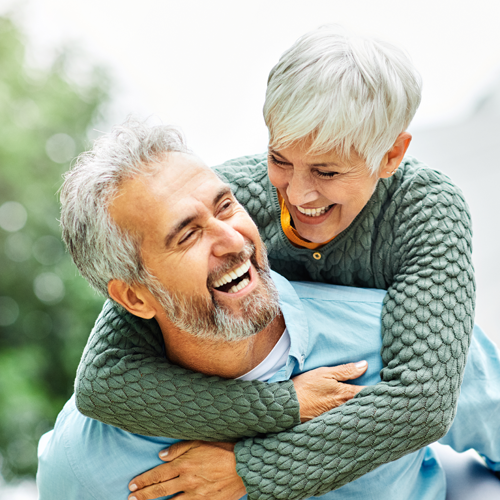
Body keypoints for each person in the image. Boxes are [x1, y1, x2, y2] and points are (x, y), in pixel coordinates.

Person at [74, 25, 475, 499]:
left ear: (391, 155)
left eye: (327, 171)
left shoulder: (428, 212)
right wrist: (283, 405)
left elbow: (422, 404)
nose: (299, 194)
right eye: (281, 159)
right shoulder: (226, 204)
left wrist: (251, 470)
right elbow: (106, 380)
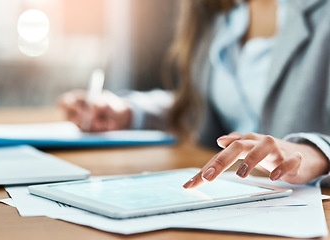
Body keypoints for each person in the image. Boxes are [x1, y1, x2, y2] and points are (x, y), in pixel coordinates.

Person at [58, 0, 330, 188]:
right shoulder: (217, 12)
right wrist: (129, 112)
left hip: (307, 204)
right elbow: (203, 109)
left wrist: (317, 154)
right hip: (235, 194)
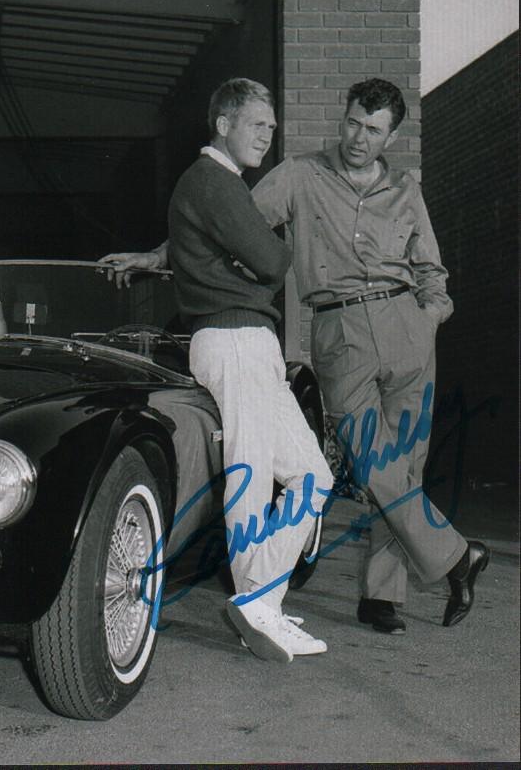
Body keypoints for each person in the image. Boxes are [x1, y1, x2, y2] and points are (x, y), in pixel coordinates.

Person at [102, 78, 488, 635]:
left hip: (406, 325)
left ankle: (382, 595)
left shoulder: (406, 188)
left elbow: (431, 268)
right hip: (340, 329)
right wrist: (157, 255)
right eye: (352, 123)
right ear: (343, 118)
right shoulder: (300, 175)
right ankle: (456, 557)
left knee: (405, 463)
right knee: (373, 462)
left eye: (373, 130)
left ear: (391, 137)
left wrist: (429, 316)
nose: (359, 138)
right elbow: (225, 224)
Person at [126, 77, 335, 662]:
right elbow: (272, 261)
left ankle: (259, 599)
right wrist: (255, 262)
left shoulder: (220, 185)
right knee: (254, 470)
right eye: (256, 125)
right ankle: (258, 601)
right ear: (223, 124)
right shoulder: (213, 180)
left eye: (271, 127)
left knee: (312, 475)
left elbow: (254, 265)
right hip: (234, 338)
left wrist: (244, 266)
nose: (267, 136)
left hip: (246, 338)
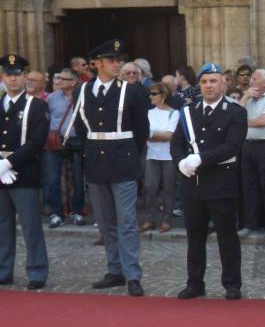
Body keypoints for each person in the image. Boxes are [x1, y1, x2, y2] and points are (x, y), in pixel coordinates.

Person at [68, 39, 150, 297]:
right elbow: (81, 128)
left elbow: (141, 130)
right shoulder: (81, 91)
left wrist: (129, 154)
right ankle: (114, 269)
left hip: (123, 159)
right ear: (97, 63)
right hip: (95, 160)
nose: (117, 64)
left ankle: (132, 274)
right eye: (112, 60)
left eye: (119, 60)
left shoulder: (132, 91)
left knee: (126, 221)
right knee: (105, 222)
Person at [170, 63, 246, 300]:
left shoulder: (235, 112)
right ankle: (195, 283)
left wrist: (200, 159)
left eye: (213, 81)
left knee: (227, 237)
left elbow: (232, 146)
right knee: (195, 236)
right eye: (204, 82)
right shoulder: (188, 112)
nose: (209, 86)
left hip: (221, 183)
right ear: (199, 85)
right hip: (193, 184)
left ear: (222, 84)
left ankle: (232, 284)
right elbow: (176, 143)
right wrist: (181, 162)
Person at [0, 53, 49, 289]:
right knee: (2, 225)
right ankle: (3, 270)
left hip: (24, 173)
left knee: (30, 226)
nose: (13, 79)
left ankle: (37, 271)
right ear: (2, 76)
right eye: (9, 75)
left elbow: (36, 142)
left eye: (17, 75)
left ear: (24, 78)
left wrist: (8, 163)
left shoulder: (36, 106)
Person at [239, 68, 265, 239]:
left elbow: (263, 121)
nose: (251, 81)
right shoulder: (248, 97)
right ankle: (251, 223)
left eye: (255, 79)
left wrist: (242, 122)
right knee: (249, 186)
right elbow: (235, 114)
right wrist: (245, 97)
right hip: (247, 145)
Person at [43, 68, 81, 228]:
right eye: (58, 79)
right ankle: (56, 213)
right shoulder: (51, 98)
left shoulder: (82, 96)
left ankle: (78, 212)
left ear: (73, 82)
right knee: (53, 178)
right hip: (56, 141)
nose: (58, 81)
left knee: (79, 178)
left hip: (77, 140)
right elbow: (46, 119)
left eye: (63, 79)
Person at [141, 82, 179, 234]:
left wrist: (151, 135)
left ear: (163, 96)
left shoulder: (173, 113)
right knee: (150, 187)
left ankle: (166, 220)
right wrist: (156, 136)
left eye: (154, 93)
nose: (150, 96)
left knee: (168, 189)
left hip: (168, 156)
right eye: (150, 93)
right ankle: (150, 218)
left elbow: (169, 135)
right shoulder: (149, 113)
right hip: (152, 156)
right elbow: (145, 134)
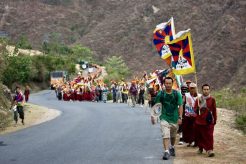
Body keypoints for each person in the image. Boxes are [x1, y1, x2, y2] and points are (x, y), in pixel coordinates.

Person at [151, 77, 183, 160]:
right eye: (166, 83)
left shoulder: (177, 94)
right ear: (164, 84)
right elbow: (157, 106)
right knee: (165, 134)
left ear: (172, 84)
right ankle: (166, 151)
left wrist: (180, 117)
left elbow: (180, 106)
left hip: (174, 118)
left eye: (169, 83)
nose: (168, 85)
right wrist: (153, 116)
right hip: (164, 117)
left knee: (173, 136)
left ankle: (172, 146)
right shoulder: (160, 94)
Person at [194, 84, 217, 157]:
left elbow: (214, 110)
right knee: (200, 136)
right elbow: (195, 110)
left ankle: (210, 150)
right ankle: (201, 148)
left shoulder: (212, 99)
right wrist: (198, 108)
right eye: (204, 89)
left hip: (209, 121)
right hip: (199, 121)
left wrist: (215, 120)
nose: (206, 91)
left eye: (207, 89)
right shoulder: (198, 99)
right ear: (202, 90)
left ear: (209, 90)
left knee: (209, 136)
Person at [182, 82, 200, 147]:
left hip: (196, 115)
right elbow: (182, 103)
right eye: (191, 88)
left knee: (195, 128)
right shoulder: (186, 95)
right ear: (189, 89)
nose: (192, 89)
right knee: (188, 129)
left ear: (196, 89)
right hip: (188, 114)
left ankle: (196, 141)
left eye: (194, 88)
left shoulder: (199, 96)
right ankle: (190, 141)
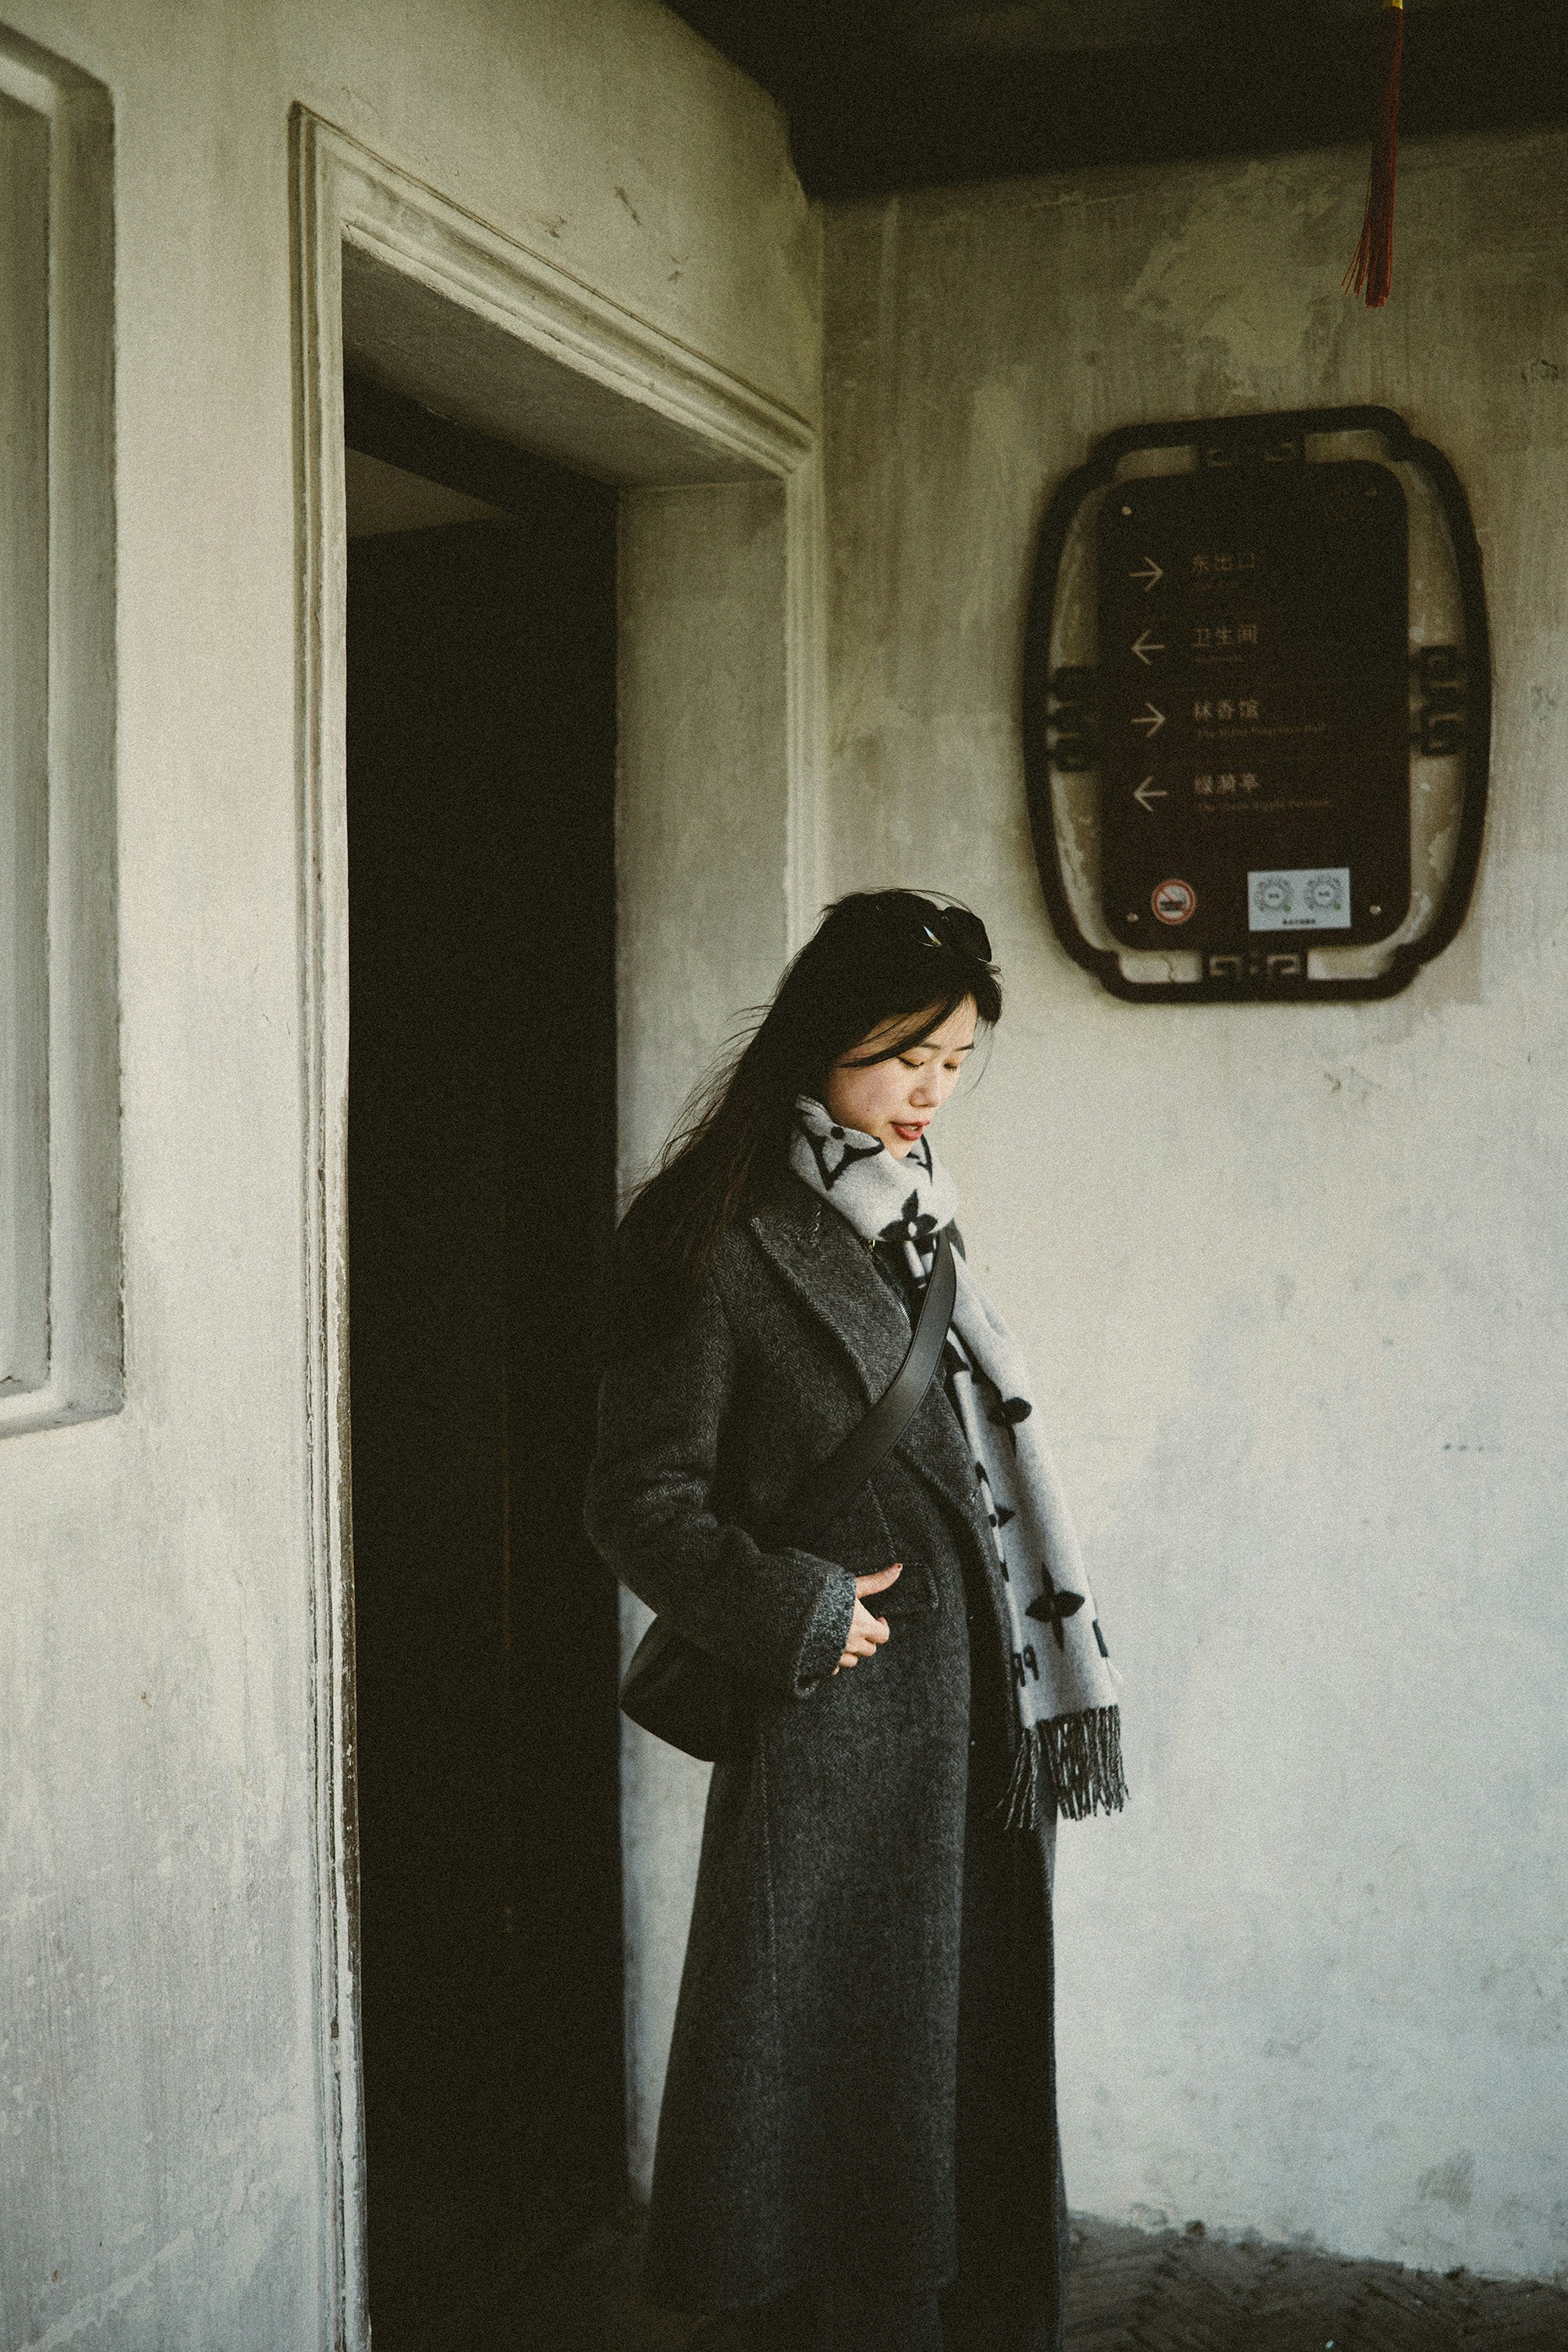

* * * *

- _REQUIRED ACTION_
Pictures excluded, give again exactly and only the lines of the material above from the line with "right wrist: (283, 405)" through the line with "left hip: (406, 325)".

- _RESPONSE AREA_
right wrist: (283, 405)
left elbow: (422, 404)
nose: (299, 194)
right eye: (281, 159)
right shoulder: (226, 204)
left wrist: (251, 470)
right elbow: (106, 380)
Body keypoints for each person in the image. Boxes are [x1, y1, x2, y2] and points are (x, y), in pixel coordinates.

Person at [58, 0, 330, 188]:
right shoulder: (217, 12)
right wrist: (129, 112)
left hip: (307, 204)
right elbow: (203, 109)
left wrist: (317, 154)
right hip: (235, 194)
Body keypoints for each person in the image. Boxes are [x1, y1, x2, y2] and points are (x, y), in pixel coordinates.

Person at [102, 78, 488, 635]:
left hip: (406, 325)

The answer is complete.